Things fall apart in the other apartment just as gently, everything is covered in a film of dust and blobs of plaster, patches of damp bloom ever bigger on the walls and ceiling, pieces of tape stick to the air vent, and the previous clutter now looks more like trash than anything else. It’s a fitting backdrop to how the story told by Romi develops, which itself changes in tone, a realistic account that gradually breaks downs into something akin to a folk tale, where skin peels off, bodies shrink and transform and the rules of the outside world fall away, although such tales are always reflections of its unconscious fears. Mr. Ono finally does find a way of rebelling against the new status quo, although it’s less about breaking out than turning inwards, which makes Milou angry and Romi withdrawn. It’s soon just her in the apartment again with her charge, alone, just the woman in Paris, just like herself.

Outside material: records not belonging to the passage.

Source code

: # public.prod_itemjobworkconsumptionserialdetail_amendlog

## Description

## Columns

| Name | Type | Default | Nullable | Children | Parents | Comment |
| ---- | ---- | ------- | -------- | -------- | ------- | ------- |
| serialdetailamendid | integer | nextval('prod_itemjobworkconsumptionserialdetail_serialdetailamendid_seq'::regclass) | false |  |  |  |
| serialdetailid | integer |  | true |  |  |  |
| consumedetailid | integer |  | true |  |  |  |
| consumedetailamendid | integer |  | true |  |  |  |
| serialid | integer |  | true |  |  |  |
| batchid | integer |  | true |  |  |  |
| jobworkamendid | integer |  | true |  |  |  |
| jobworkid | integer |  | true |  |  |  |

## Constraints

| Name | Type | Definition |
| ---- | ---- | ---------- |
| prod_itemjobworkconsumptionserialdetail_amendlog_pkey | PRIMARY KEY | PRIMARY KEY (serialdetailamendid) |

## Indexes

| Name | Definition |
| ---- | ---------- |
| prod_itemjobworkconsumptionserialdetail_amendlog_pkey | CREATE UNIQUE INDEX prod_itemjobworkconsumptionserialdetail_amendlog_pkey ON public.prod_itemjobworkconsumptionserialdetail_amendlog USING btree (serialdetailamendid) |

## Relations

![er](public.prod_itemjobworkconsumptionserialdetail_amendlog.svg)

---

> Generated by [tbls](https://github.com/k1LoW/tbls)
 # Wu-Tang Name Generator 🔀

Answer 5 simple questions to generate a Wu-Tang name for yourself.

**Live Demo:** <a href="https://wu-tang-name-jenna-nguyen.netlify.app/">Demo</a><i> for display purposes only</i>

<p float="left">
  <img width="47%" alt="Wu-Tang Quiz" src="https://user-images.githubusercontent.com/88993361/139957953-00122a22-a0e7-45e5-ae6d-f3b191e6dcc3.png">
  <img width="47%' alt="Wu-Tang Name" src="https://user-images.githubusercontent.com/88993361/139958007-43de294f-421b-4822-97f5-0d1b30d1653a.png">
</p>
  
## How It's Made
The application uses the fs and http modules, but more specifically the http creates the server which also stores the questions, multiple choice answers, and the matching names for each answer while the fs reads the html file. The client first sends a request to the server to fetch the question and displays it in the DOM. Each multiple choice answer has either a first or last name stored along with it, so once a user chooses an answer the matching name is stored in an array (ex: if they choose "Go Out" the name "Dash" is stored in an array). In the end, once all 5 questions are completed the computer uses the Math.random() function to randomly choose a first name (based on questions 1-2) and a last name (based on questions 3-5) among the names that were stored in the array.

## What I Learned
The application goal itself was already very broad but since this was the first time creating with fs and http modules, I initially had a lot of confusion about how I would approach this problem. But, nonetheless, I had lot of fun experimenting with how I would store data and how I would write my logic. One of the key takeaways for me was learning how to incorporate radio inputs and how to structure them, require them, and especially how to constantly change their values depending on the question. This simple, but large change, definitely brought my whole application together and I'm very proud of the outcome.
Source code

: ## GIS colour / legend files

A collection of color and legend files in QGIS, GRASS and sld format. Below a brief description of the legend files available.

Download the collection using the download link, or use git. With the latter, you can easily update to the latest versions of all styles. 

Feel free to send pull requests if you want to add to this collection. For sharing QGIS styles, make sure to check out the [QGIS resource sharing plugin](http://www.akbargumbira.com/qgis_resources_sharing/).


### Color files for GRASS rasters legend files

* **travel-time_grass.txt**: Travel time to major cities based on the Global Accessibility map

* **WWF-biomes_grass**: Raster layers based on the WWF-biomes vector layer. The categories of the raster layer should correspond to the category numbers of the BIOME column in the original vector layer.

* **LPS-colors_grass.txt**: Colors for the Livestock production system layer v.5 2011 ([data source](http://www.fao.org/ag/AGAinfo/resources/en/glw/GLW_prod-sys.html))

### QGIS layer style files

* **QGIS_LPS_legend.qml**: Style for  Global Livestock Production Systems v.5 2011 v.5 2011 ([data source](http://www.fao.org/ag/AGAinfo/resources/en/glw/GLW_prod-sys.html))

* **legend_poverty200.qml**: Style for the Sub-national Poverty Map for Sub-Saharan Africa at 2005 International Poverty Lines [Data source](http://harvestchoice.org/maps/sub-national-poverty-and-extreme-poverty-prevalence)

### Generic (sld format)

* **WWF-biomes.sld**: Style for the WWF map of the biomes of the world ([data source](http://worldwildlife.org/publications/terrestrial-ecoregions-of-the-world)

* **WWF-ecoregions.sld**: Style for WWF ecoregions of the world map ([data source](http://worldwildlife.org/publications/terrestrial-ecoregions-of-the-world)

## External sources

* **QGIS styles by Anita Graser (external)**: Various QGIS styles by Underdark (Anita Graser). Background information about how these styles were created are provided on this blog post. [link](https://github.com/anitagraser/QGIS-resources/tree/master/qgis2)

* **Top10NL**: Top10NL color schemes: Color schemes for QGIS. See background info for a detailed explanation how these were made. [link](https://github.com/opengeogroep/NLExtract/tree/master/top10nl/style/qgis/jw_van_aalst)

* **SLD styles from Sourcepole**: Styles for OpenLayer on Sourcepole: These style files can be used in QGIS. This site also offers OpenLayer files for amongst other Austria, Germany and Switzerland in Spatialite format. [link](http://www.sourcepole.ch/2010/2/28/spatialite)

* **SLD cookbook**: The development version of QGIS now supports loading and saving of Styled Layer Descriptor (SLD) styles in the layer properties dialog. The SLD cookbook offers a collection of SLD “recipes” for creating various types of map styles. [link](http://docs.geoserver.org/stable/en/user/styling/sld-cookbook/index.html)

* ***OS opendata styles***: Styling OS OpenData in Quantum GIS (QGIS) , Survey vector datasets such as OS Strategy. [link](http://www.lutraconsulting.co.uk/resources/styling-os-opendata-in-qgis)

Before he leaves, Milou gives Mr. Ono a name, Kuruko, until one syllable falls away, and he’s left as Kuro, a funny-sounding name that soon isn’t a joke. Milou says the Kuruko stagehands who work in traditional Bunraku puppet theatre usually dress in black, which renders them invisible: it’s a way of representing something that should not be seen. The name isn’t funny because it’s a perfect description of what Kuro turns into. What sort of things are supposed to remain unseen, illness, frustration, aggression, despair? Once a blank space is there, it sucks in all this and more, making everything disappear, buried under layers of glue and black tape, like all the bits and pieces washed away by a storm, before the sun comes out, before the horizon is seen once again, before the body merges with the soil.